Planners for a new, urbanized Tysons Corner face mounting urgency in finding money for a circulator transportation system needed to ferry Metro riders around the expansive area.
With construction under way for a Metrorail extension that will place four stations in Fairfax County’s “downtown,” the window to design, fund and install the smaller but equally integral transit routes is shrinking.
The circulator, which probably will involve a network of buses or shuttles, is key to an ambitious plan to remodel Tysons Corner. The area is now a sprawling mass of traffic, office buildings, strip malls and parking lots. Planners hope to turn it into a vibrant, metropolitan hub, partly by allowing vastly increased building densities around the Metrorail stops.
But without the circulator, commuters will have no easy means to get around Tysons from the stations, which are slated to open in 2013.
Clark Tyler, chairman of the Tysons Land Use Task Force, which forged the new Tysons blueprint, has sought help with the area’s congressional delegation to fund the project in an upcoming federal transportation authorization bill.
“Given the crushing burden of that timetable, that’s not a whole lot of time to get a system in place so that when Metro arrives, the doors open and people aren’t left standing in the middle of a parking lot,” he said. “That can’t happen, whatever it takes to get this thing done, that’s what we ought to be concentrating on.”
While landowners are expected to pay for the system’s operation, no money has been set aside for its creation.

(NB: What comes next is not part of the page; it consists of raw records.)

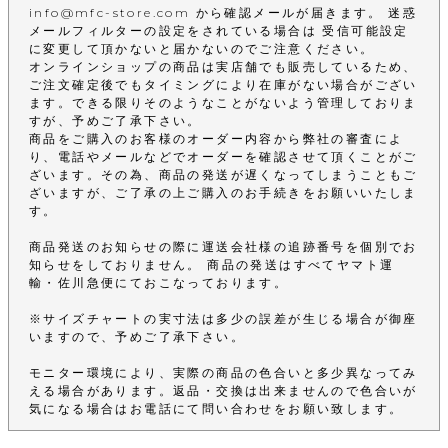
info@mfc-store.com から確認メールが届きます。 迷惑
メールフィルターの設定をされている場合は 受信可能設定
に変更して頂かないと届かないのでご注意ください。
オンラインショップの商品は実店舗でも販売しているため、
ご注文確定後でもタイミングにより在庫がない場合がござい
ます。できる限りそのようなことがないよう管理しておりま
すが、予めご了承下さい。
商品をご購入のお客様のオーダー内容から弊社の審査によ
り、電話やメールなどでオーダーを確認させて頂くことがご
ざいます。その為、商品の発送が遅くなってしまうこともご
ざいますが、ご了承の上ご購入のお手続きをお願いいたしま
す。
商品発送のお知らせの際に運送会社様の追跡番号を個別でお
知らせをしておりません。 商品の発送はすべてヤマト運
輸・佐川急便にておこなっております。
※サイズチャートの実寸法は多少の誤差が生じる場合が御座
いますので、予めご了承下さい。
モニター環境により、実際の商品の色合いと多少異なってみ
える場合があります。返品・交換は出来ませんので色合いが
気になる場合はお電話にて問い合わせをお願い致します。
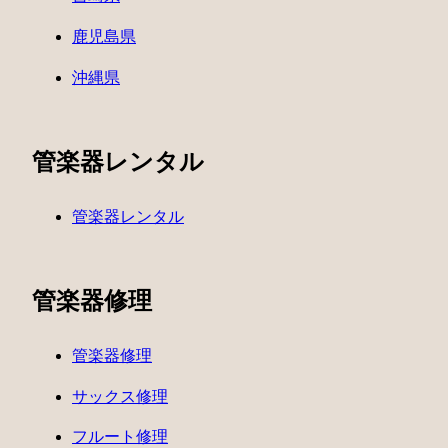
鹿児島県
沖縄県
管楽器レンタル
管楽器レンタル
管楽器修理
管楽器修理
サックス修理
フルート修理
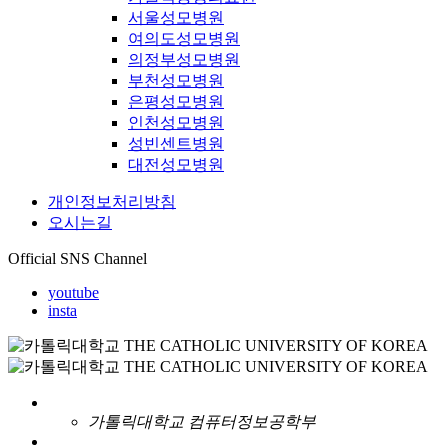
서울성모병원
여의도성모병원
의정부성모병원
부천성모병원
은평성모병원
인천성모병원
성빈센트병원
대전성모병원
개인정보처리방침
오시는길
Official SNS Channel
youtube
insta
가톨릭대학교 컴퓨터정보공학부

Not finding a funding source for the circulator would be an embarrassing snag for a project that has involved years of arduous debate and cost Fairfax County taxpayers millions of dollars to plan. Fairfax County staff is reviewing the task force’s recommendations after they were tentatively approved by the Board of Supervisors last year.

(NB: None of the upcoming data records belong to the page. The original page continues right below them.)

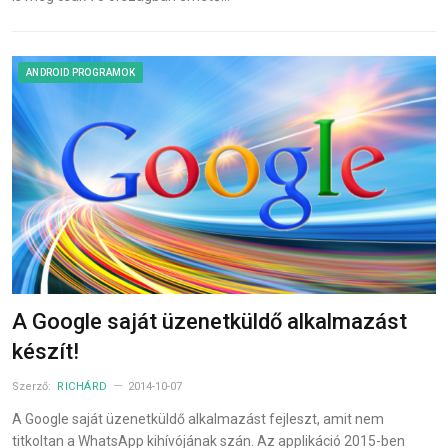
ANDROID PROGRAMOK
A Google saját üzenetküldő alkalmazást
készít!
Szerző:
RICHÁRD
2014-10-07
A Google saját üzenetküldő alkalmazást fejleszt, amit nem
titkoltan a WhatsApp kihívójának szán. Az applikáció 2015-ben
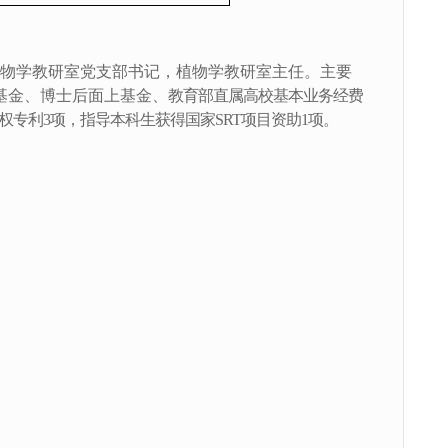
物学教研室党支部书记，植物学教研室主任。主要
基金、博士后面上基金、
教育部直属高校基本业务经费
权专利
3
项，指导本科生获得国家
SRT
项目资助
1
项。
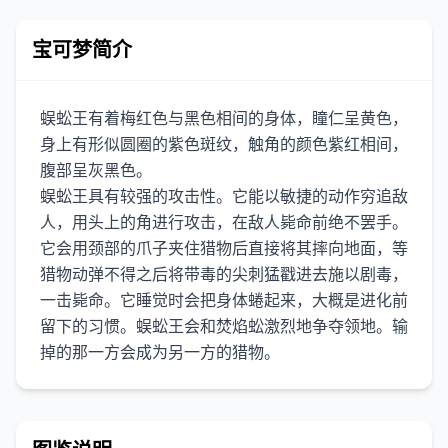
宝可梦简介
蜈蚣王有着梅红色与黑色相间的身体，瞳仁呈黄色，
身上有形似圆圈的紫色斑纹，触角的颜色紫红相间，
腹部呈灰黑色。
蜈蚣王具有较强的攻击性。它能以敏捷的动作穷追敌
人，用头上的角进行攻击，在敌人毙命前绝不罢手。
它会用颈部的爪子夹住猎物后直接将其摔向地面，等
猎物动弹不得之后将带毒的尖刺猛戳进去施以剧毒，
一击毙命。它睡觉时会把身体蜷起来，大概是进化前
留下的习惯。蜈蚣王会和焚焰蚣激烈地争夺领地。输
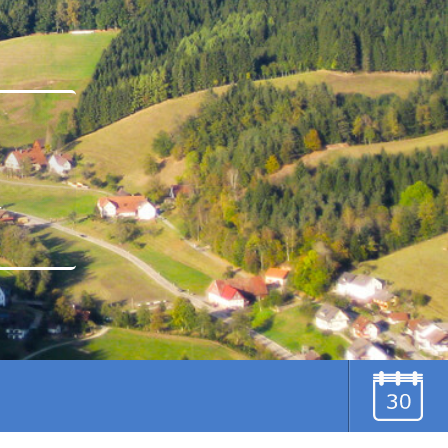
u
TERMINE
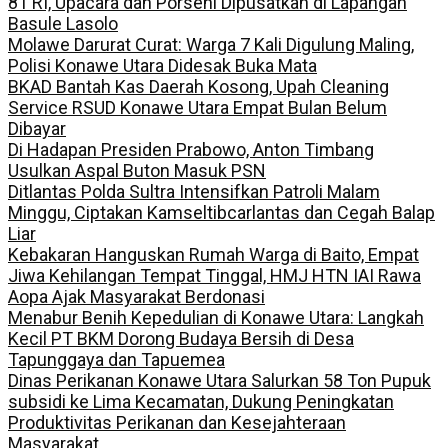
81 RI, Upacara dan Porseni Dipusatkan di Lapangan
Basule Lasolo
Molawe Darurat Curat: Warga 7 Kali Digulung Maling,
Polisi Konawe Utara Didesak Buka Mata
BKAD Bantah Kas Daerah Kosong, Upah Cleaning
Service RSUD Konawe Utara Empat Bulan Belum
Dibayar
Di Hadapan Presiden Prabowo, Anton Timbang
Usulkan Aspal Buton Masuk PSN
Ditlantas Polda Sultra Intensifkan Patroli Malam
Minggu, Ciptakan Kamseltibcarlantas dan Cegah Balap
Liar
Kebakaran Hanguskan Rumah Warga di Baito, Empat
Jiwa Kehilangan Tempat Tinggal, HMJ HTN IAI Rawa
Aopa Ajak Masyarakat Berdonasi
Menabur Benih Kepedulian di Konawe Utara: Langkah
Kecil PT BKM Dorong Budaya Bersih di Desa
Tapunggaya dan Tapuemea
Dinas Perikanan Konawe Utara Salurkan 58 Ton Pupuk
subsidi ke Lima Kecamatan, Dukung Peningkatan
Produktivitas Perikanan dan Kesejahteraan
Masyarakat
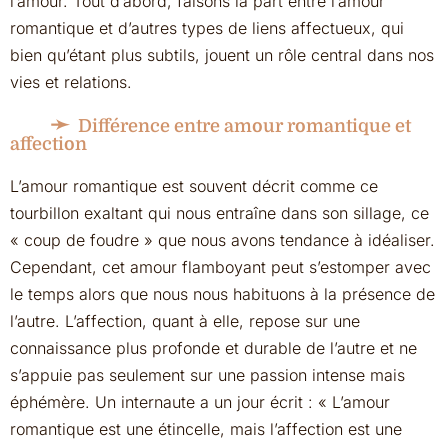
l’amour. Tout d’abord, faisons la part entre l’amour
romantique et d’autres types de liens affectueux, qui
bien qu’étant plus subtils, jouent un rôle central dans nos
vies et relations.
Différence entre amour romantique et
affection
L’amour romantique est souvent décrit comme ce
tourbillon exaltant qui nous entraîne dans son sillage, ce
« coup de foudre » que nous avons tendance à idéaliser.
Cependant, cet amour flamboyant peut s’estomper avec
le temps alors que nous nous habituons à la présence de
l’autre. L’affection, quant à elle, repose sur une
connaissance plus profonde et durable de l’autre et ne
s’appuie pas seulement sur une passion intense mais
éphémère. Un internaute a un jour écrit : « L’amour
romantique est une étincelle, mais l’affection est une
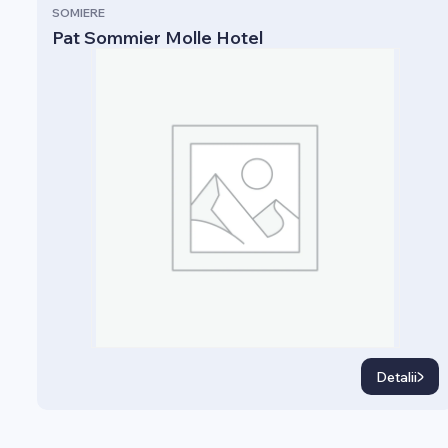
SOMIERE
Pat Sommier Molle Hotel
Detalii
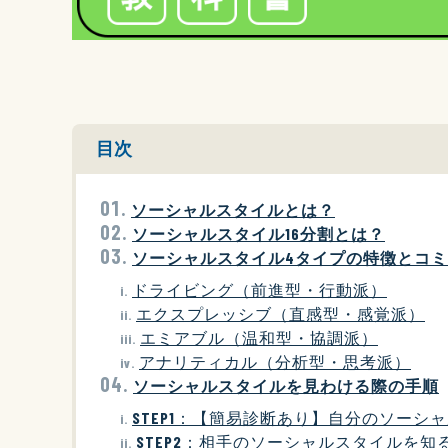
目次
ソーシャルスタイルとは？
ソーシャルスタイル16分割とは？
ソーシャルスタイル4タイプの特徴とコ
ドライビング（前進型・行動派）
エクスプレッシブ（直感型・感覚派）
エミアブル（温和型・協調派）
アナリティカル（分析型・思考派）
ソーシャルスタイルを見わける際の手順
STEP1：【簡易診断あり】自分のソーシ
STEP2：相手のソーシャルスタイルを知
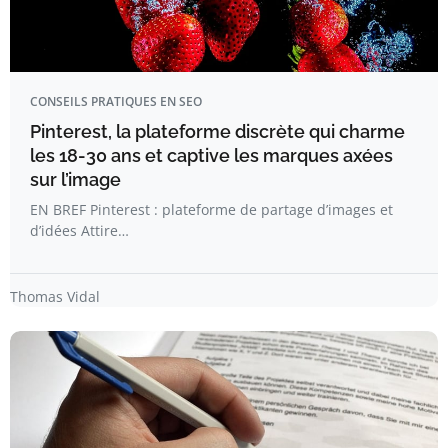
CONSEILS PRATIQUES EN SEO
Pinterest, la plateforme discrète qui charme
les 18-30 ans et captive les marques axées
sur l’image
EN BREF Pinterest : plateforme de partage d’images et
d’idées Attire…
Thomas Vidal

The approval came under former Board Chairman Gerry Connolly, a Democrat who now represents Virginia’s 11th District in Congress. Connolly and Northern Virginia’s other two U.S. representatives are still considering whether to seek federal monies to pay for the Tysons circulator, said Connolly spokesman George Burke.
“We’re coordinating with the other members of Congress who represent much of Tysons Corner to determine the best way to move forward on this,” Burke said.